▶ DATA SHOWN
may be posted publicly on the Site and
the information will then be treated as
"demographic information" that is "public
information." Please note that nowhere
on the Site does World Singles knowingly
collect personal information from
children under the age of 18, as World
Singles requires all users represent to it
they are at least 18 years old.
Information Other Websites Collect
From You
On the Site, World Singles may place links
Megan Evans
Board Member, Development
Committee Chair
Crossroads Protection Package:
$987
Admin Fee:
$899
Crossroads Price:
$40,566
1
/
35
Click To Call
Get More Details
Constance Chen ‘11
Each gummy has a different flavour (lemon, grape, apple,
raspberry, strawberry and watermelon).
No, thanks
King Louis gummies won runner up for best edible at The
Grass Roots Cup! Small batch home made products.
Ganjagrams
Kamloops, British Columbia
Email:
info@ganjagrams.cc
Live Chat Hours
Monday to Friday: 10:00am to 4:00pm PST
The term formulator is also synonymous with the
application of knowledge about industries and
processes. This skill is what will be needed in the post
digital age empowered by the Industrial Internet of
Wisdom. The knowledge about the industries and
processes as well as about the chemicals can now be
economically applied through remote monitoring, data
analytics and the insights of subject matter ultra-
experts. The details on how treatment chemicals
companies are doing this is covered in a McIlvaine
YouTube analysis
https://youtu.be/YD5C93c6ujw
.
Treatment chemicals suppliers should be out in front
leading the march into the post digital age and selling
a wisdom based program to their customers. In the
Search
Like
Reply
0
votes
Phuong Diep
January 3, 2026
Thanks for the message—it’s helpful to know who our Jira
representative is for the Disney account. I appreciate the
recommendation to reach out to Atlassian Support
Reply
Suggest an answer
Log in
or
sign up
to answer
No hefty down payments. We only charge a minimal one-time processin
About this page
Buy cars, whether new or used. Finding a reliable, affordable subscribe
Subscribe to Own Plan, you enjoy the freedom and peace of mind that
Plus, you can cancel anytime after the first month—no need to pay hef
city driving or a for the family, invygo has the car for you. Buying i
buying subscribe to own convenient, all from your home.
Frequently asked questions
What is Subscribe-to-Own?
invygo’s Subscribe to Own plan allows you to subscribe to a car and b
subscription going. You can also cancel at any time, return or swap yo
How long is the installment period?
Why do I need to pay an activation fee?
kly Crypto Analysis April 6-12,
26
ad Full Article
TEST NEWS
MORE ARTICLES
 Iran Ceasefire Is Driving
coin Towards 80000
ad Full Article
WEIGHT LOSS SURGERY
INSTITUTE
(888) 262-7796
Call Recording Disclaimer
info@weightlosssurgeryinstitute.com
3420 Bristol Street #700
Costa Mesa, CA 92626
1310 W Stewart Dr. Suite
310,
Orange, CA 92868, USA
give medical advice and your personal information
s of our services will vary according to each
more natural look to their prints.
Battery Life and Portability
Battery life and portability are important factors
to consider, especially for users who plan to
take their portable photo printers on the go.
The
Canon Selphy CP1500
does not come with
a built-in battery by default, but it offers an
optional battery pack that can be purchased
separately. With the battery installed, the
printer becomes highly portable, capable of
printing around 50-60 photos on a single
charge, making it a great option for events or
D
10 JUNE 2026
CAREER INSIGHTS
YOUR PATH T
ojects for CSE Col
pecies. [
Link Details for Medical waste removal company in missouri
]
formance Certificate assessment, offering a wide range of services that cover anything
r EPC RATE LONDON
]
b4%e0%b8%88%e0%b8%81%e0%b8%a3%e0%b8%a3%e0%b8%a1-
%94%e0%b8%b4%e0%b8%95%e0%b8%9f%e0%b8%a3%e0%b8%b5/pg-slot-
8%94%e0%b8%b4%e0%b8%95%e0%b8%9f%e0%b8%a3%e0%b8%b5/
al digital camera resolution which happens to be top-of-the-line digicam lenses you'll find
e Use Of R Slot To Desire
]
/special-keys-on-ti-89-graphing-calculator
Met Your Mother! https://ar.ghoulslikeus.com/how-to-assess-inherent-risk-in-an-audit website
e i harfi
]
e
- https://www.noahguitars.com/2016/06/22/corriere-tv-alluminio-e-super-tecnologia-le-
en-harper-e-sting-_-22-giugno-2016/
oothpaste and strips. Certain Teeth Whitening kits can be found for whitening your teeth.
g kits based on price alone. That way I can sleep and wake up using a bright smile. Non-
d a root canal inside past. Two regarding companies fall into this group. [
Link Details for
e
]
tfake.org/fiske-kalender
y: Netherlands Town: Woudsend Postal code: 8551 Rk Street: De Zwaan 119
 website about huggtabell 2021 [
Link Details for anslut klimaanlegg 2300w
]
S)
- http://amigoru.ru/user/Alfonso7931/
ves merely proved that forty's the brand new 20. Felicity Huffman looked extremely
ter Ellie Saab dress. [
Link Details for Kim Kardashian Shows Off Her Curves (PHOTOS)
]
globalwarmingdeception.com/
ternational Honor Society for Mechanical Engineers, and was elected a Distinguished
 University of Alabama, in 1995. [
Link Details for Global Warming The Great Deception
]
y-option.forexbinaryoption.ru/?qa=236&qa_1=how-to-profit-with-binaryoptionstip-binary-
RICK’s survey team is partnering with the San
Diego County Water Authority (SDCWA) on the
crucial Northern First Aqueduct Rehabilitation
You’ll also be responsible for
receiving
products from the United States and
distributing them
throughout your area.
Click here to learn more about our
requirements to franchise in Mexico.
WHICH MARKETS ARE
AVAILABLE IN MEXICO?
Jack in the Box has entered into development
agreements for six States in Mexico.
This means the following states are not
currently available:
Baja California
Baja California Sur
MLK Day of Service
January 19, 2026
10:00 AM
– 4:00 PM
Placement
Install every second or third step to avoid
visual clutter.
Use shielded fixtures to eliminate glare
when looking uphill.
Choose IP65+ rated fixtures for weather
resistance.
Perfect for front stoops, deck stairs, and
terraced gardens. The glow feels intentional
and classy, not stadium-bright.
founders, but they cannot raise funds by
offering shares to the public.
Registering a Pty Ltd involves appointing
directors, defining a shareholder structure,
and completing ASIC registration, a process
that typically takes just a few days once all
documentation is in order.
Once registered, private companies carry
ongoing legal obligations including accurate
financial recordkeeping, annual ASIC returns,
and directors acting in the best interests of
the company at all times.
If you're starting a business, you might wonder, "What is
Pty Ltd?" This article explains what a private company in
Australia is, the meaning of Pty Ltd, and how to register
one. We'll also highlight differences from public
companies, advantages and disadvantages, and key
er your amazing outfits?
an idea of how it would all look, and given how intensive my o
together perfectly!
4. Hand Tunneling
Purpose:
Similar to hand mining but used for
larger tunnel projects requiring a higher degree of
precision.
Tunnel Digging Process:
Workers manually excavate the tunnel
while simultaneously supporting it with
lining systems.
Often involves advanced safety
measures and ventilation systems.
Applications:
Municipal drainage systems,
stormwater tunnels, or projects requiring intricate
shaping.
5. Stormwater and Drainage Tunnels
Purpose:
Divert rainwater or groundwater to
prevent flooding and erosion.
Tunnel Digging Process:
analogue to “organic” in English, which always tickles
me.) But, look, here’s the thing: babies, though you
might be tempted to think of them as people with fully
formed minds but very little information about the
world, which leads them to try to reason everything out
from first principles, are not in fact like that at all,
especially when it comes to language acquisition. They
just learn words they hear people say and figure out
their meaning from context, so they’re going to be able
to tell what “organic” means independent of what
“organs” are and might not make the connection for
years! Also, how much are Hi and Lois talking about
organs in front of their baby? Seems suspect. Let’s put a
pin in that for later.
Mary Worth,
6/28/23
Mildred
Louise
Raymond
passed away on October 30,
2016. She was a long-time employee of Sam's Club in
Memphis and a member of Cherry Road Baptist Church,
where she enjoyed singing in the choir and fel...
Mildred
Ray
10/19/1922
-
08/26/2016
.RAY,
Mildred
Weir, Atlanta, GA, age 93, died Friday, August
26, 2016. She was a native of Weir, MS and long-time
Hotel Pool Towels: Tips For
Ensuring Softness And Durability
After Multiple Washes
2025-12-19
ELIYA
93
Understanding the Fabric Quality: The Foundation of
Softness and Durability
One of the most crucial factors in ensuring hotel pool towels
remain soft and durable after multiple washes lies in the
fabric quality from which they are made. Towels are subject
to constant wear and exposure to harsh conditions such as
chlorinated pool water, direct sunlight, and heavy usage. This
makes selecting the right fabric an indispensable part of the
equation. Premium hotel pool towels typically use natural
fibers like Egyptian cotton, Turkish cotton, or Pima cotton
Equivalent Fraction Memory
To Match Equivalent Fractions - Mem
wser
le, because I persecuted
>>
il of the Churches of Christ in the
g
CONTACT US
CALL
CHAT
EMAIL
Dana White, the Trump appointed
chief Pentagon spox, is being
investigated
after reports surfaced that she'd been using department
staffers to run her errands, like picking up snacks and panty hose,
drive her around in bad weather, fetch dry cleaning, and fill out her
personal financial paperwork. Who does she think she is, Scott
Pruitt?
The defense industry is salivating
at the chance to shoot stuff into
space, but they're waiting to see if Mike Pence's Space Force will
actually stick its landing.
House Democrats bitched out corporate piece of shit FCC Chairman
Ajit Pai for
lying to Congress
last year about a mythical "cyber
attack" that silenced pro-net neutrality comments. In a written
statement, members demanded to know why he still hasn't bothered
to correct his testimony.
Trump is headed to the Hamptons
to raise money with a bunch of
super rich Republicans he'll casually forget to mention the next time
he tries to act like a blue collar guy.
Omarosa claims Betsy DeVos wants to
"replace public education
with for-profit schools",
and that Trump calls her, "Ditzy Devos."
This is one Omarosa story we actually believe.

▶ TASK ITEM
Repeat exactly the lines of the listing above, from the one with "coin Towards 80000" down to the one with "more natural look to their prints."; both of those lines belong in the range.

▶ TASK SOLUTION
coin Towards 80000
ad Full Article
WEIGHT LOSS SURGERY
INSTITUTE
(888) 262-7796
Call Recording Disclaimer
info@weightlosssurgeryinstitute.com
3420 Bristol Street #700
Costa Mesa, CA 92626
1310 W Stewart Dr. Suite
310,
Orange, CA 92868, USA
give medical advice and your personal information
s of our services will vary according to each
more natural look to their prints.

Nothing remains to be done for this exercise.